Bulk migration – Exploring VMware Cloud on AWS-Integrated Services

Bulk migration provides efficient low downtime migration. Unlike migration with vMotion migration, bulk migration requires a restart at the destination, the workload remains available during the replication process, and the switchover can be scheduled on a maintenance window. This allows large-scale migrations of hundreds (up to 250 in a single group) of workloads to VMware Cloud on AWS SDDC.

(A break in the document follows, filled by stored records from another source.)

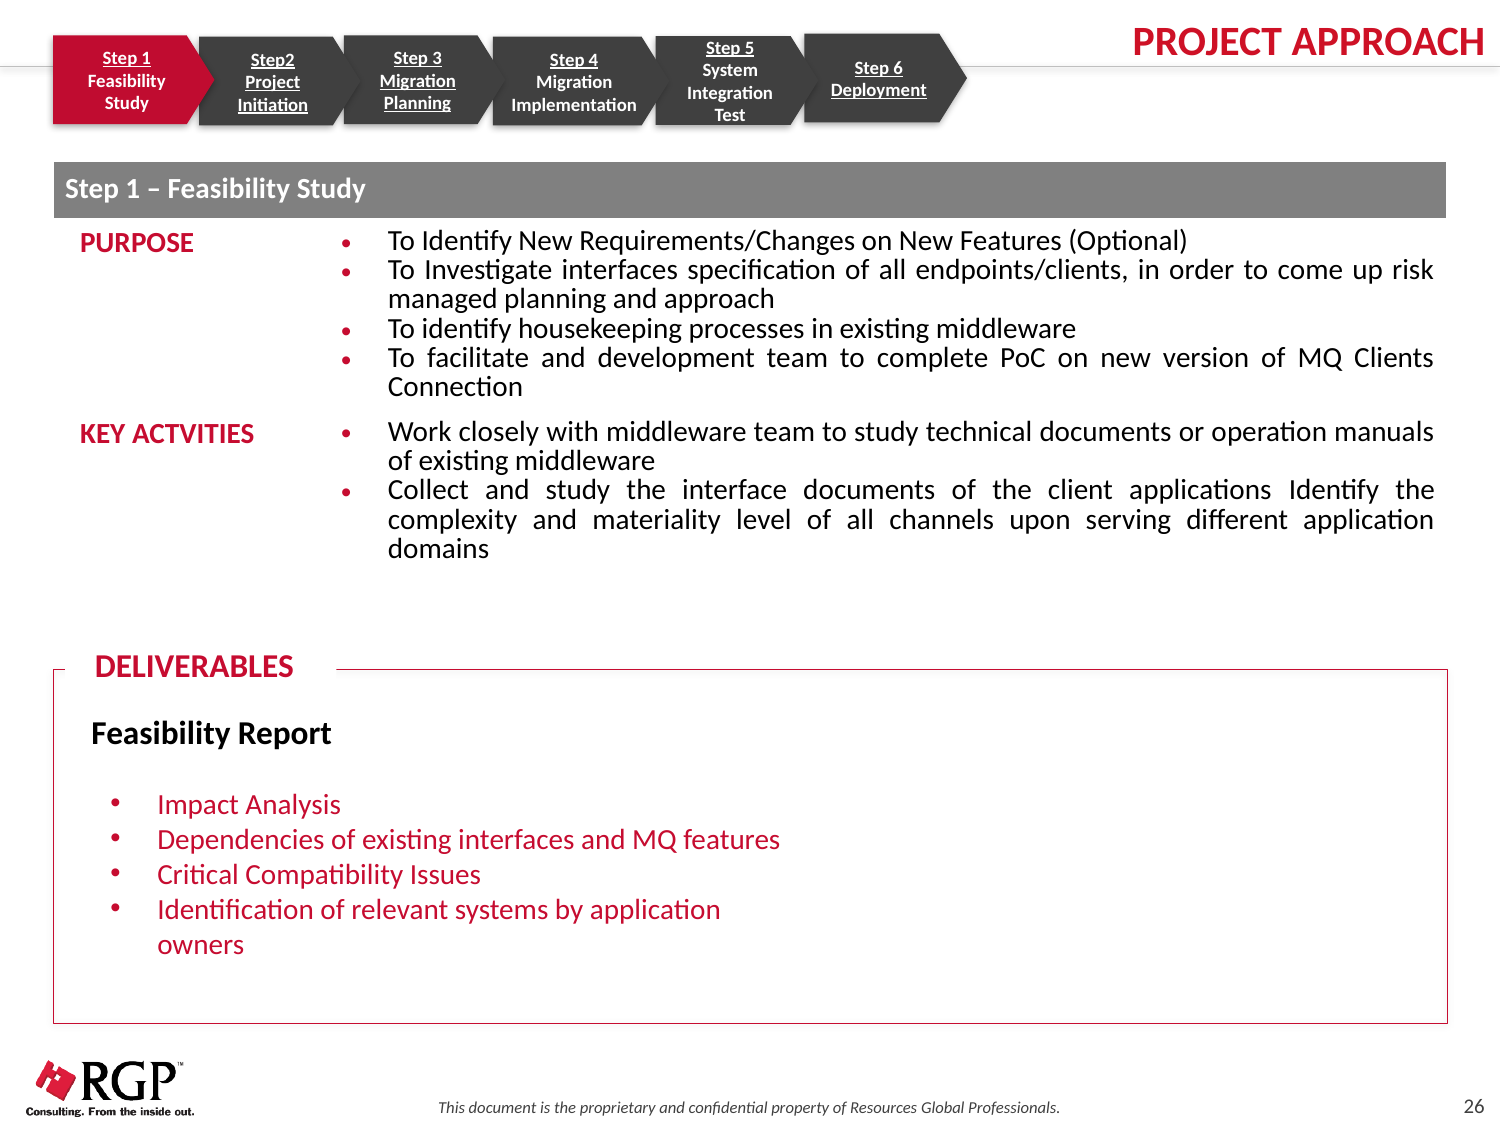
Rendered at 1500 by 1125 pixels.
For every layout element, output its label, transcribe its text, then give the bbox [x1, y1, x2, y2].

text_box DELIVERABLES [65, 645, 337, 692]
table_cell Work closely with middleware team to study technical documents or operation manuals of existing middleware Collect and study the interface documents of the client applications Identify the complexity and materiality level of all channels upon serving different application domains [330, 413, 1446, 668]
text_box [52, 33, 968, 126]
text_box [52, 668, 1448, 1024]
table_cell PURPOSE [54, 224, 328, 411]
text_box Feasibility Report [76, 704, 739, 759]
table_cell To Identify New Requirements/Changes on New Features (Optional) To Investigate interfaces specification of all endpoints/clients, in order to come up risk managed planning and approach To identify housekeeping processes in existing middleware To facilitate and development team to complete PoC on new version of MQ Clients Connection [330, 224, 1446, 411]
picture [26, 1060, 194, 1117]
table_header Step 1 – Feasibility Study [54, 162, 1446, 218]
table_cell KEY ACTVITIES [54, 413, 328, 667]
list PROJECT APPROACH [601, 3, 1500, 67]
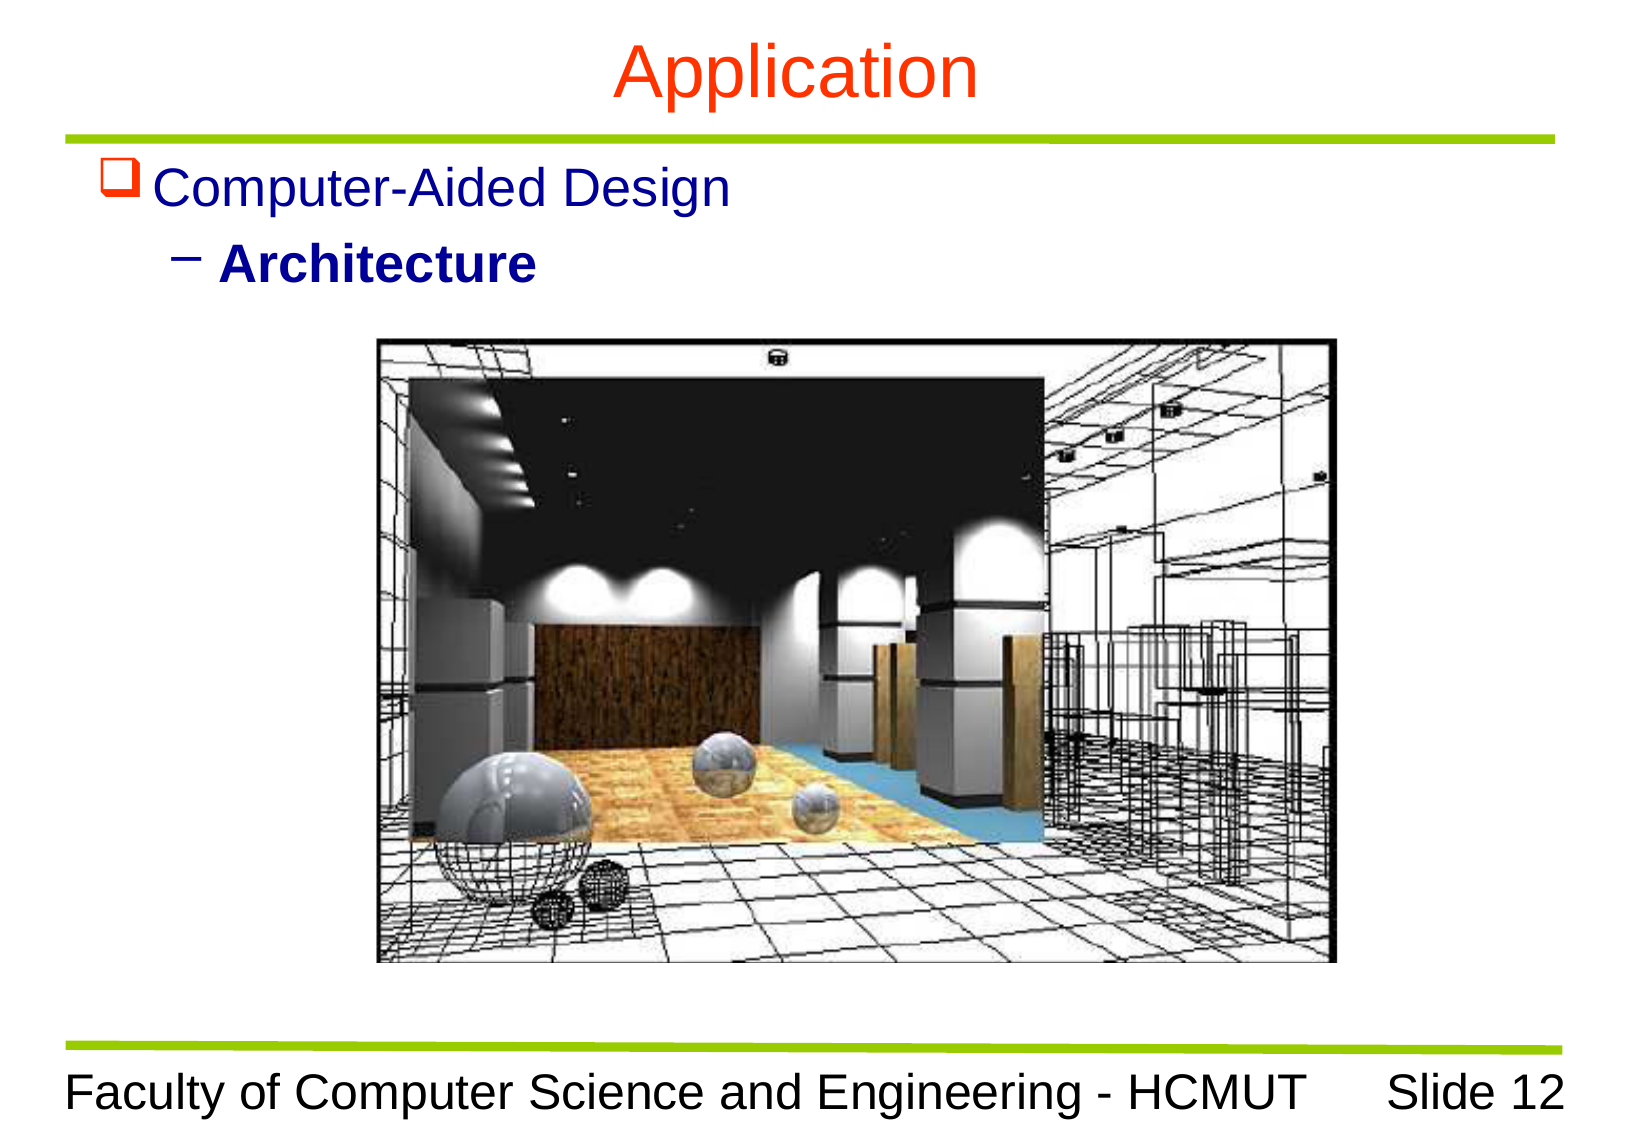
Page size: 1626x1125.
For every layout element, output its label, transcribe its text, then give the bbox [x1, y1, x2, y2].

title Application [50, 15, 1544, 121]
picture [374, 337, 1338, 963]
list Computer-Aided Design Architecture [81, 144, 1544, 1033]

The bulk migration option is designed for moving large amounts of VMs in parallel. It does this by using host-based replicating, which allows workloads to stay online during the seeding/delta replication stages. After data replication has been completed, we have two options – either schedule the switchover for a specific maintenance window or switch over immediately to the target location. This happens over the HCX WAN optimized mesh and is backwardly compliant as far as vSphere 6.0. HCX also offers the option to upgrade VMTools and hardware compatibility in bulk migrations. This allows organizations with older versions of vSphere the opportunity to make these upgrades simultaneously.

Replication Assisted vMotion

Replication Assisted vMotion (RAV) combines the best of the vMotion and bulk migration capabilities to make migrating large numbers of live workloads easier. RAV uses bulk migration for the initial replication process and allows parallel operations and cutover scheduling. vMotion is used to finalize the migration of the delta data and VM memory and networking state for the zero-downtime migrations.

You will naturally choose RAV over bulk migration if your design includes an extension of VLANs and requires a workload to be accessible over a network for the whole duration of the migration process. Bear in mind that all the prerequisites for vMotion are still applicable.

The following figure illustrates the RAV migration process:

Figure 3.8 – A RAV migration process summary

Cloud to cloud

You can leverage HCX to not only migrate workloads from on-premises to VMware Cloud on AWS but also within a cloud, or between different clouds.

Within VMware Cloud on AWS, you can leverage HCX to migrate workloads between SDDCs deployed in the same region or different regions. For example, you can leverage HCX to move to the i4i host type from an i3-based SDDC. You would need to pay attention to the traffic flow and avoid ingress costs if possible.

Additionally, this feature can enable a multi-cloud migration from VMware Cloud on AWS to another hyperscaler’s VMware cloud infrastructure offering, such as Azure, GCP, or Oracle. The following figure shows a conceptual cloud-to-cloud migration between VMware on AWS and Azure VMware Solution (AVS), using HCX:

Figure 3.9 – The HCX multi-cloud migration option

HCX cloud-to-cloud migration is a great way to provide flexibility, choice, and control over multiple service offerings.